Monday, 14 December 2015

Something (a fuel leak?) happened to the Chang'e 3 booster (2013-070B) late September-early October

Over the past year I have frequently reported on my observations of very distant space junk: objects orbiting at trans-Lunar distance. One of these objects, 2013-070B, the CZ-3C upper stage of the Chinese Chang'e 3 Lunar mission from 2013, is now showing something interesting.

flash cycle of 2013-070B on 11 Sep 2015 (click to enlarge). Stack of multiple images

2013-070B is tumbling and shows a very slow flash cycle (see various previous posts). Observations during the summer months of 2015, up to 14 September 2015, suggested a stable flash period of  about 423 seconds.

But somewhere between mid-September and late October 2015, things have changed. The first indication was from this fine series of data points which Krisztián Sárneczky obtained for me on 24 October 2015, using the 0.6-m Schmidt telescope of MPC 461 (Piszkéstető station of Konkoly Observatory, Hungary):

click diagram to enlarge

The flash period had suddenly dropped, to 384 seconds on 24 October 2015, and has further dropped to 364 seconds on 6 December 2015, based on a series of images I obtained with the help of Peter Starr from Warrumbungle Observatory (MPC Q65) in Australia.

2010-013B 2013-070B is hence suddenly tumbling at a faster speed than it used to do. The value is still dropping further, but the drop appears to be slowing down, as can be seen in the diagram below:

click to enlarge diagram

Such a sudden drop from a stable flash period to a shorter flash period can have a number of causes. A close approach to the Moon can result in a tumble periodicity change: but 2013-070B did not experience such a close approach during the relevant weeks, so that is not an explanation. The most likely explanation is that the booster developed a fuel leak.

Rocket stages always contain some remnant fuel in their tanks. Rocket fuel is often quite corrosive and slowly eats its way through the metal of the tank and booster. In addition, a meteoroid impact can puncture the rocket stage and tanks. When one of these two things happen, fuel vapor escapes from the rocket stage, and acts as a mini rocket engine, giving the object some extra momentum. This can either speed up or slow down he tumbling speed of the object.

We have seen this happen a number of times with rocket stages in Low Earth Orbit as well, and there is no reason why this could not happen to a rocket stage in a trans-Lunar orbit.

Imaging Geostationary satellites, and PAN's past relocations

Last week saw some clear evenings, and I used one of them to image some geostationary satellites. It concerned "the usual suspects": MENTOR's, MERCURY's and the enigmatic, probably SIGINT satellite PAN (2009-047A). The latter satellite has not been moved for quite a while now: since the end of 2013 it is at longitude 47.7 E, parked close to a number of commercial comsats. In the past it was frequently relocated, taking positions next to various commercial COMSATS. In four years time between 2009-2013, it moved at least 9 times (which is a lot) to various longitudes between 33 E and 52.5 E.
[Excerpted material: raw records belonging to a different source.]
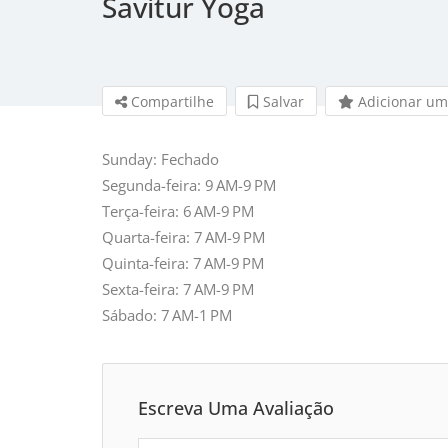
Savitur Yoga
Compartilhe
Salvar 
Adicionar um
Sunday: Fechado
Segunda-feira: 9 AM-9 PM
Terça-feira: 6 AM-9 PM
Quarta-feira: 7 AM-9 PM
Quinta-feira: 7 AM-9 PM
Sexta-feira: 7 AM-9 PM
Sábado: 7 AM-1 PM
Escreva Uma Avaliação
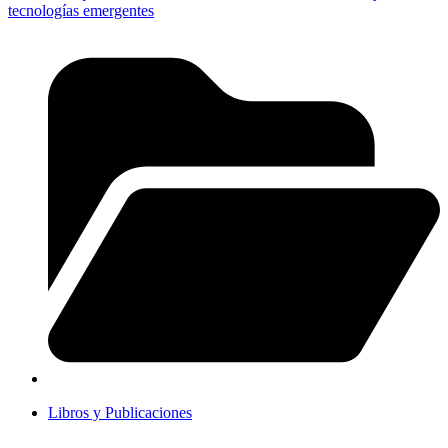
tecnologías emergentes
Libros y Publicaciones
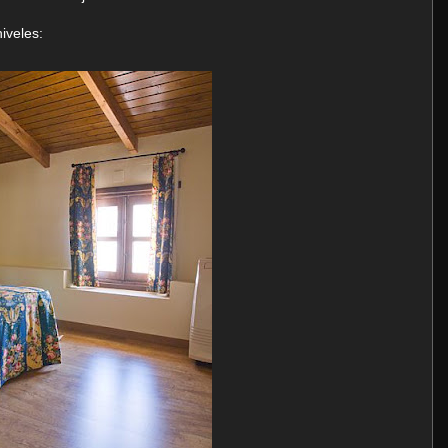
iveles:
PAN amidst several commercial COMSATS on 9 December 2015 (click to enlarge)

The diagram below charts these frequent movements of PAN. Relocations typically took place about once every 6 months. Late 2013, they stopped. PAN however must still be operational, as active station-keeping is necessary for it to stay at 47.7 E.

relocations of PAN over time, 2009-2015 (click to enlarge)

Four other SIGINT satellites and a military comsat were imaged as well: Mentor 4 (2009-001A) and Mentor 6 (2012-034A), Mercury 1 (1994-054A) and Mercury 2 (1996-026A), and the military comsat Milstar 5 (2002-001A).

Mentor 4, next to commercial comsat Thuraya 2 on 9 Dec 2015 (click to enlarge)

Mentor 6 and a number of commercial satellites, close to the Orion nebula, on 9 Dec 2015

Using the remote telescope at Warrumbungle (MPC Q65) in Australia, I recently (4 December 2015) also checked-up on the recently launched US Navy COMSAT MUOS 4 (2015-044A). It is still at its check-out location over the Pacific at longitude 172 W, but some recent press statements suggest check-out has been successfully completed, and it will be moved to its operational position at longitude 75 E near India in the spring of 2016.